I was practicing for a Deep Research course — inside the course AI itself.
My answer to a practice question was three compressed concepts:
Flipped Interaction. RAG. Cross-domain.
The AI responded confidently and completely wrong.
RAG, it explained, stands for Red, Amber, Green — a project management status indicator useful for identifying areas that need attention.
It wasn’t slightly off. It was in a completely different field.
And it was entirely my fault.
I’ve been working with Retrieval Augmented Generation for months. Writing about it. Teaching it. It’s become single-word shorthand in my thinking. I forgot that compressed expert language and AI disambiguation are a dangerous combination.
The AI had no context. So it picked the most statistically common meaning and proceeded with complete confidence.
No flag. No clarifying question. Just a smooth, authoritative, wrong answer.
The governance implication is significant.
The more expert you are, the more vulnerable you are to this specific failure. Experts compress. AI expands in the wrong direction. And the result is confidently incorrect output that only someone with domain knowledge would catch.
A junior employee using the same tool would have accepted that answer without question.

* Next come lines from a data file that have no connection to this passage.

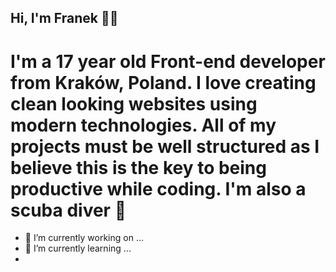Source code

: ## Hi, I'm Franek 👋🏼

# I'm a 17 year old Front-end developer from Kraków, Poland. I love creating clean looking websites using modern technologies. All of my projects must be well structured as I believe this is the key to being productive while coding. I'm also a scuba diver 🤿

- 🔭 I’m currently working on ...
- 🌱 I’m currently learning ...
- <!--
- 👯 I’m looking to collaborate on ...
- 🤔 I’m looking for help with ...
- 💬 Ask me about ...
- 😄 Pronouns: ...
- ⚡ Fun fact: ...
-->
- 📫 How to reach me: ...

The architectural solution is context delivery.
Model Context Protocol and Agent Communication Protocol exist precisely for this. Pre-load the system with who you are, what your vocabulary means, what domain you operate in. The disambiguation happens at the protocol layer — before the conversation starts — not inside the prompt where it’s easy to forget.
One protocol layer eliminates the entire failure mode.
The lesson I’m taking away:
Fluency is a trap. Always deliver context. And never assume the AI is in the same room you are.
Rob van Linda — Transformation Consultant, AI Governance Specialist, and apparently still capable of making rookie mistakes after months of daily AI collaboration.
“Human Before the Loop” — because sometimes the human is the problem too.